Job item a: In the forum thread below, what amount did the concrete guy quote for the garage slab?

Exercise passage:

You mean you shouldn't feel guilty.


----------



## katoman (Apr 26, 2009)

I will sometimes tell the HO that "the machine don't work without fuel", meaning give me the dough.

This week the neighbor where I'm working came over. Wants a slab poured in a garage he had built last year. I went and looked at it. Good framing job, but lousy poured foundation work.

He tells me the guy who did the foundation quoted him $2500. So I called my concrete guy, gave him the size, said I want rebar in the walls, heavy gage mesh, saw cut and sealed.

He comes back at $4700. I wrote that down and added 20%. 

Showed the numbers to the HO today. He said "geeze I didn't realize it would be so much". I simply replied "that's what it's going to cost to do a proper job".

He said "go ahead".......... See - people realy do know that it costs more to do things right. Or go ahead and hire the hack and see where you end up.


----------



## donerightwyo (Oct 10, 2011)

I did some work for my wife's uncle. It was on a weekend, he cooked me a big ribeye steak and bought me lunch. He kept buggin me for what he owed. I said nothin we're good. The other day i got a wad of hundreds in the mail.:thumbup::clap::clap:


----------



## Jaws (Dec 20, 2010)

We should trade Inlaws Wyo.


----------



## donerightwyo (Oct 10, 2011)

Didn't you spend the weekend huckin brush for the daddy-in-law.:laughing:


----------



## gc9 (Jul 3, 2012)

I guy from my company has the same problem and we did a project for his cousin he asked me to talk to him about the price. To be honest I understand that you might feel a bit uncomfortable but it is our job and we have to get paid for it.


----------



## skyhook (Mar 17, 2007)

FramingPro said:


> im sort of the same way.
> i have a hard time asking for it. I may hint at times but ususally i am not straight up "gimme that ****"
> when i price a job and reveal it to a customer im always a bit nervous about whether they will balk at it or not. but i am starting to realize that
> my time is worth something and also that i should NOT feel guilty to make money in a fair way, eg. doing work


 Practice, practice, practice. Read everything you can find on being sucessful. 
Become a confident collection pro. 
If you don't ask, it won't happen. People know this and will take every advantage if you let them.
Have your invoice ready, hand it to them first thing, get paid, then talk about the job. 
If you want to be paid, always talk it out in the beginning so there are no surprizes.


----------



## HollywoodFloors (Jun 29, 2012)

Good thread.... Its the part of the job that is most rewarding and yet can be the absolute worst!! Chasing money consumes me. The old "checks in the mail" is the best one. Yea, I have my solid contractors that say that and its in the mailbox the next day, then there's the guys every once in a while that hand that line out 2, then 3 times... they forgot, their secretary forgot, it was misplaced under a pile on their desk, blah, blah, blah....you guys know it out there. Then the chase is on! Anyway - if your work is legit, then so is gettin paid for it!! Good luck!:thumbup:


----------

Records to use:

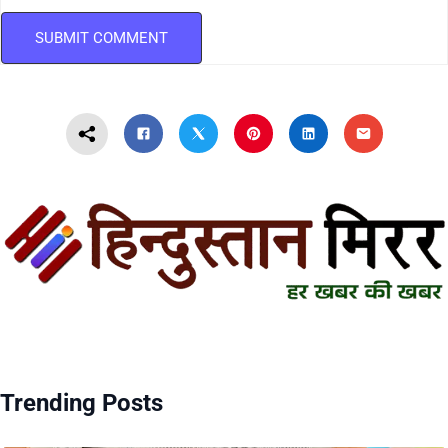
Trending Posts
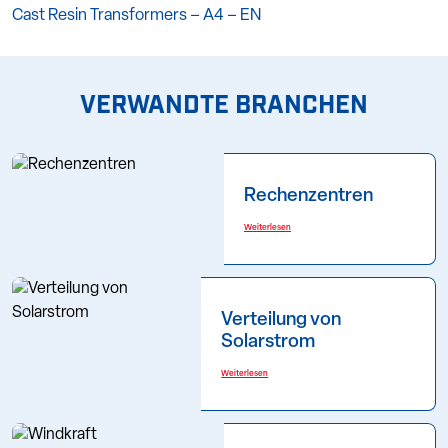
Cast Resin Transformers – A4 – EN
VERWANDTE BRANCHEN
Rechenzentren
Weiterlesen
Verteilung von
Solarstrom
Weiterlesen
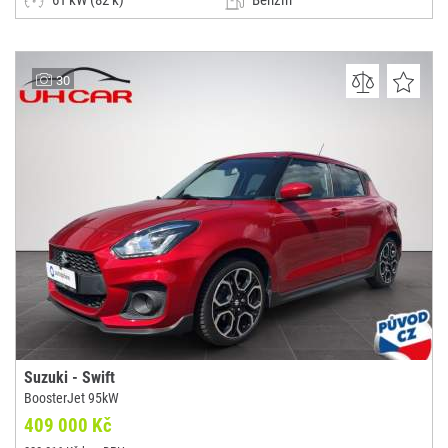
61 kW (82 k)
Benzín
Manuální
Malý vůz
UH CAR
30
(0x)
Uherské Hradiště
Suzuki - Swift
BoosterJet 95kW
409 000 Kč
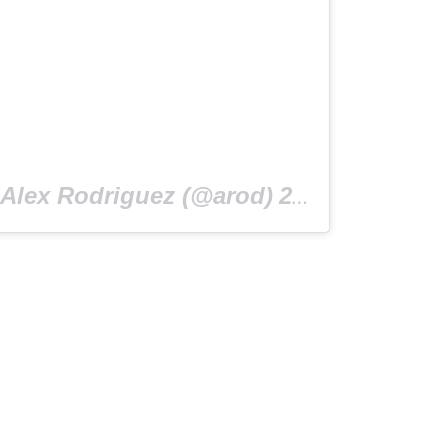
lex Rodriguez (@arod)
23 Июл 2019 в 7:27 PDT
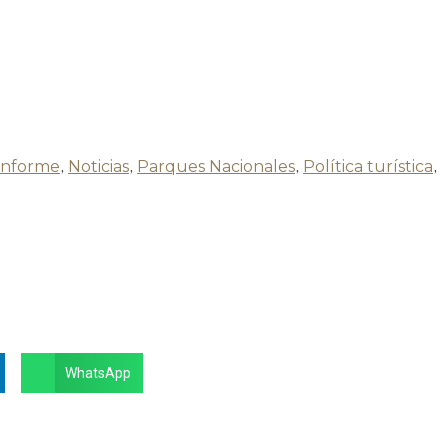
Informe
,
Noticias
,
Parques Nacionales
,
Política turística
,
WhatsApp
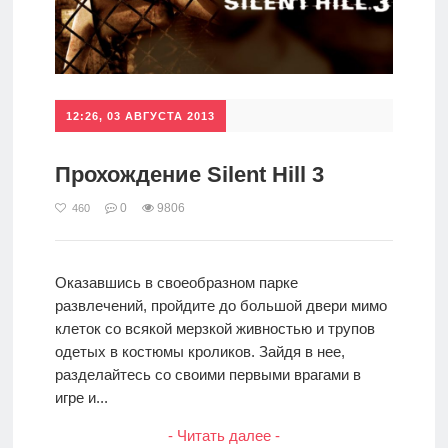
12:26, 03 АВГУСТА 2013
Прохождение Silent Hill 3
0
9806
460
Оказавшись в своеобразном парке
развлечений, пройдите до большой двери мимо
клеток со всякой мерзкой живностью и трупов
одетых в костюмы кроликов. Зайдя в нее,
разделайтесь со своими первыми врагами в
игре и...
- Читать далее -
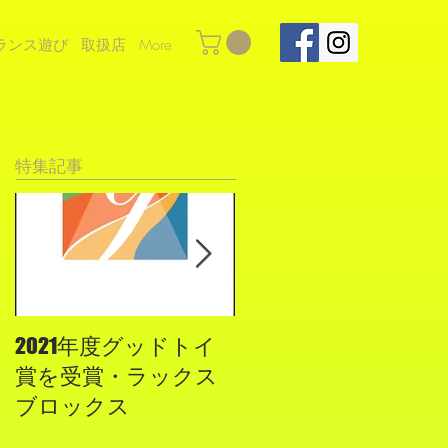
ランス遊び
取扱店
More
特集記事
2021年度グッドトイ
２０１９年度グッ
賞を受賞・ラックス
ド・トイに認定され
ブロックス
ました！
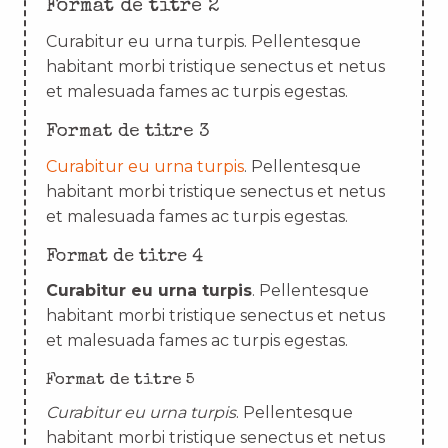
Format de titre 2
Curabitur eu urna turpis. Pellentesque
habitant morbi tristique senectus et netus
et malesuada fames ac turpis egestas.
Format de titre 3
Curabitur eu urna turpis
. Pellentesque
habitant morbi tristique senectus et netus
et malesuada fames ac turpis egestas.
Format de titre 4
Curabitur eu urna turpis
. Pellentesque
habitant morbi tristique senectus et netus
et malesuada fames ac turpis egestas.
Format de titre 5
Curabitur eu urna turpis
. Pellentesque
habitant morbi tristique senectus et netus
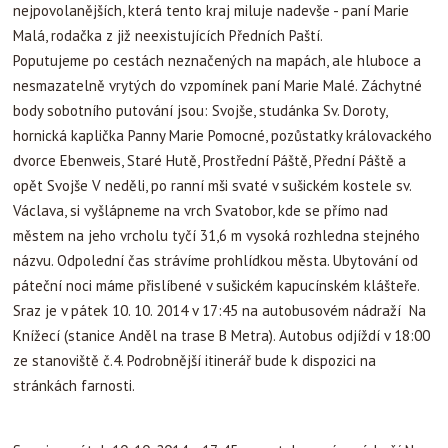
nejpovolanějších, která tento kraj miluje nadevše - paní Marie
Malá, rodačka z již neexistujících Předních Paští.
Poputujeme po cestách neznačených na mapách, ale hluboce a
nesmazatelně vrytých do vzpomínek paní Marie Malé. Záchytné
body sobotního putování jsou: Svojše, studánka Sv. Doroty,
hornická kaplička Panny Marie Pomocné, pozůstatky královackého
dvorce Ebenweis, Staré Hutě, Prostřední Páště, Přední Páště a
opět Svojše V neděli, po ranní mši svaté v sušickém kostele sv.
Václava, si vyšlápneme na vrch Svatobor, kde se přímo nad
městem na jeho vrcholu tyčí 31,6 m vysoká rozhledna stejného
názvu. Odpolední čas strávíme prohlídkou města. Ubytování od
páteční noci máme přislíbené v sušickém kapucínském klášteře.
Sraz je v pátek 10. 10. 2014 v 17:45 na autobusovém nádraží Na
Knížecí (stanice Anděl na trase B Metra). Autobus odjíždí v 18:00
ze stanoviště č.4. Podrobnější itinerář bude k dispozici na
stránkách farnosti.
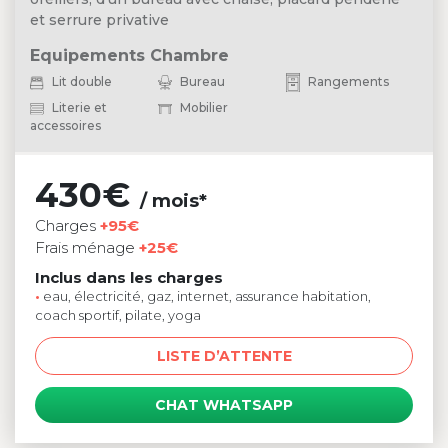
et serrure privative
Equipements Chambre
Lit double
Bureau
Rangements
Literie et
Mobilier
accessoires
430€
/ mois*
Charges
+95€
Frais ménage
+25€
Inclus dans les charges
•
eau, électricité, gaz, internet, assurance habitation,
coach sportif, pilate, yoga
LISTE D’ATTENTE
CHAT WHATSAPP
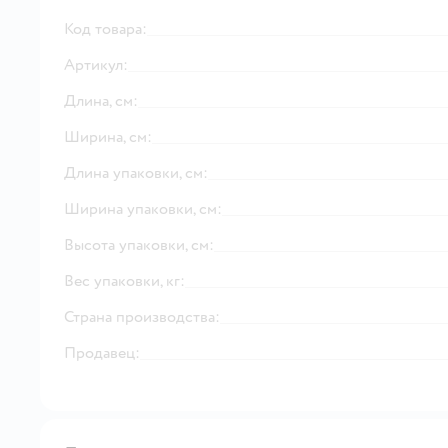
Код товара:
Артикул:
Длина, см:
Ширина, см:
Длина упаковки, см:
Ширина упаковки, см:
Высота упаковки, см:
Вес упаковки, кг:
Страна производства:
Продавец:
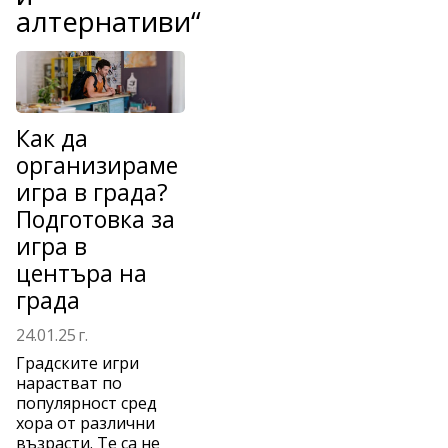
алтернативи“
Как да
организираме
игра в града?
Подготовка за
игра в
центъра на
града
24.01.25 г.
Градските игри
нарастват по
популярност сред
хора от различни
възрасти. Те са не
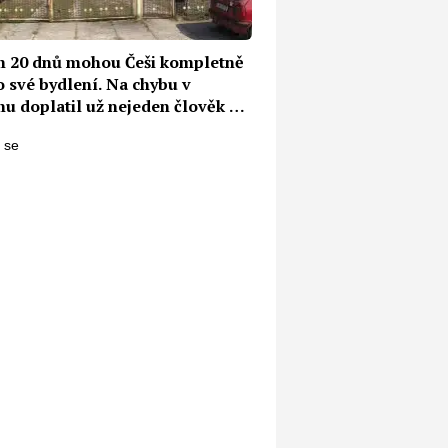
 20 dnů mohou Češi kompletně
 o své bydlení. Na chybu v
u doplatil už nejeden člověk a
to i dalším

Job item b: Copy the rows above from the line with "12:26, 03 АВГУСТА 2013" to the line with "CHAT WHATSAPP", leaving out the pictures.

Answer section a: $4700.

Answer section b:
12:26, 03 АВГУСТА 2013
Прохождение Silent Hill 3
0
9806
460
Оказавшись в своеобразном парке
развлечений, пройдите до большой двери мимо
клеток со всякой мерзкой живностью и трупов
одетых в костюмы кроликов. Зайдя в нее,
разделайтесь со своими первыми врагами в
игре и...
- Читать далее -
ランス遊び
取扱店
More
特集記事
2021年度グッドトイ
２０１９年度グッ
賞を受賞・ラックス
ド・トイに認定され
ブロックス
ました！
Format de titre 2
Curabitur eu urna turpis. Pellentesque
habitant morbi tristique senectus et netus
et malesuada fames ac turpis egestas.
Format de titre 3
Curabitur eu urna turpis
. Pellentesque
habitant morbi tristique senectus et netus
et malesuada fames ac turpis egestas.
Format de titre 4
Curabitur eu urna turpis
. Pellentesque
habitant morbi tristique senectus et netus
et malesuada fames ac turpis egestas.
Format de titre 5
Curabitur eu urna turpis
. Pellentesque
habitant morbi tristique senectus et netus
nejpovolanějších, která tento kraj miluje nadevše - paní Marie
Malá, rodačka z již neexistujících Předních Paští.
Poputujeme po cestách neznačených na mapách, ale hluboce a
nesmazatelně vrytých do vzpomínek paní Marie Malé. Záchytné
body sobotního putování jsou: Svojše, studánka Sv. Doroty,
hornická kaplička Panny Marie Pomocné, pozůstatky královackého
dvorce Ebenweis, Staré Hutě, Prostřední Páště, Přední Páště a
opět Svojše V neděli, po ranní mši svaté v sušickém kostele sv.
Václava, si vyšlápneme na vrch Svatobor, kde se přímo nad
městem na jeho vrcholu tyčí 31,6 m vysoká rozhledna stejného
názvu. Odpolední čas strávíme prohlídkou města. Ubytování od
páteční noci máme přislíbené v sušickém kapucínském klášteře.
Sraz je v pátek 10. 10. 2014 v 17:45 na autobusovém nádraží Na
Knížecí (stanice Anděl na trase B Metra). Autobus odjíždí v 18:00
ze stanoviště č.4. Podrobnější itinerář bude k dispozici na
stránkách farnosti.
et serrure privative
Equipements Chambre
Lit double
Bureau
Rangements
Literie et
Mobilier
accessoires
430€
/ mois*
Charges
+95€
Frais ménage
+25€
Inclus dans les charges
•
eau, électricité, gaz, internet, assurance habitation,
coach sportif, pilate, yoga
LISTE D’ATTENTE
CHAT WHATSAPP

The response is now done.